View Full Version : Supreme Court deals death blow to antiporn law

Jan 21, 2009, 04:26 PM
The U.S. Department of Justice has been trying since 1998 to convince courts that a federal antiporn law targeting sexually explicit Web sites was constitutional.

No longer. On Wednesday, the U.S. Supreme Court rejected prosecutors' last-ditch defense of the Child Online Protection Act, meaning that the law will not be enforced.

COPA was enacted during the anti-Internet porn scares of the late 1990s, in part as a narrower answer to a previous Net censorship law that also met its demise in the courts. Any commercial Web site operator that posts "material that is harmful to minors" faces six months in prison and a fine of up to $50,000.

The American Civil Liberties Union filed suit against the law in Philadelphia, saying the prohibition was so broad and vague that even traditional publishers could face fines and imprisonment. Plaintiffs included Salon.com, which occasionally publishes racy material, the California-based lesbian-gay A Different Light Bookstore, PlanetOut, and a now-defunct coalition that included CNET Networks (publisher of CNET News), The New York Times Co., and Reuters. (A CNET executive testified against the law in January 1999.)

"It is not the role of the government to decide what people can see and do on the Internet," ACLU staff attorney Chris Hansen said in a statement on Wednesday. "Those are personal decisions that should be made by individuals and their families."
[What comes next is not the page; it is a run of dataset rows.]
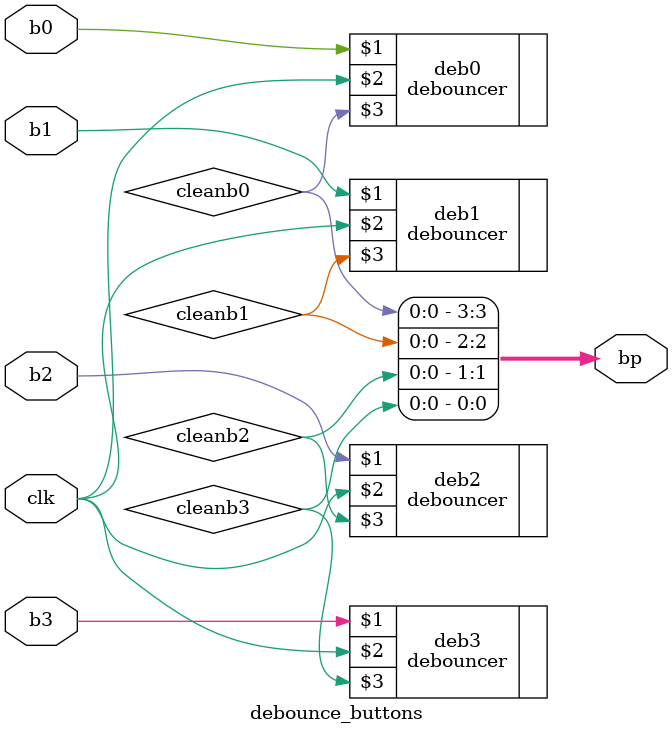
<source format=v>
`timescale 1ns / 1ps
module debounce_buttons( 
	 input b0, b1, b2, b3,
    input clk,
	 output reg [3:0] bp
    );

//	reg [15:0] numBounces = 0;
	wire cleanb0;  
   wire cleanb1;  
	wire cleanb2;
	wire cleanb3;
//	wire [3:0] allbuttons;
   
	debouncer deb0(b0, clk, cleanb0);  
	debouncer deb1(b1, clk, cleanb1);
	debouncer deb2(b2, clk, cleanb2);
	debouncer deb3(b3, clk, cleanb3);
	
//	always@(posedge cleanb0 or posedge cleanb1 or posedge cleanb2 or posedge cleanb3)
//		bp = {cleanb0, cleanb1, cleanb2, cleanb3};
		
	always@(cleanb0 or cleanb1 or cleanb2 or cleanb3)
		bp = {cleanb0, cleanb1, cleanb2, cleanb3};

  /* always@(allbuttons)
	   bp <= allbuttons;
	*/
/*	always@(cleanb0, cleanb1, cleanb2, cleanb3)
		begin
			bp <= (cleanb0 == 1 ? 3'b00 :
					 cleanb1 == 1 ? 3'b01 :
					 cleanb2 == 1 ? 3'b10 :
					 cleanb3 == 1 ? 3'b11 :
					 3'b111);
		end
*/	
endmodule


</source>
As a side note, it was the Justice Department's ongoing defense of COPA in 2006 that led to its subpoena to Google asking for a "random sampling" of 1 million Internet addresses accessible through Google's popular search engine and a random sampling of 1 million search queries submitted to Google over a one-week period.

Since the initial proceedings, the case has bounced around the court system without reaching a resolution. During that time, the Supreme Court handed down two preliminary rulings, once in 2002 and again in 2004.

The first time, it sent the case back to an appeals court with instructions to broaden its legal analysis beyond the law's interaction with community standards; the second time, it wanted a review of whether "technological developments" have affected the law's constitutionality.

The Supreme Court's 2004 ruling against the Justice Department and in favor of the ACLU commanded a narrow 5-4 majority, with justices Stephen Breyer, William Rehnquist, Sandra Day O'Connor, and (separately) Antonin Scalia dissenting.

The majority opinion, written by Justice Anthony Kennedy, upheld a temporary injunction barring prosecutors from enforcing COPA.

Jan 21, 2009, 05:20 PM
http://news.cnet.com/8301-13578_3-10147171-38.htmlIt is good to see sanity and free will is still alive and well in America

Jan 22, 2009, 12:35 AM
Whew. *restores the collection from a backup*

william sire
Jan 22, 2009, 12:45 AM
I guess this means parent will have to do their job instead of throwing the responsibility on the state.

Jan 22, 2009, 03:54 AM
I guess this means parent will have to do their job instead of throwing the responsibility on the state.

Heaven forbid. Don't go bandying that about though, they might go and reverse their decision!


Jan 22, 2009, 04:29 AM
We haven't seen the last of the COPA prosecutions, and though this is a major setback, the Supremes will definitely have their hands full with future censorship attempts in sheep's clothing. Whether I agree with online pornography or not, is not the issue; it's anyone's attempt to force censorship upon me, my neighbor or anyone utilizing the internet b/c they are offended by their idea of pornography...

Jan 22, 2009, 04:12 PM
People are not just offended by porn but of nakedness in general.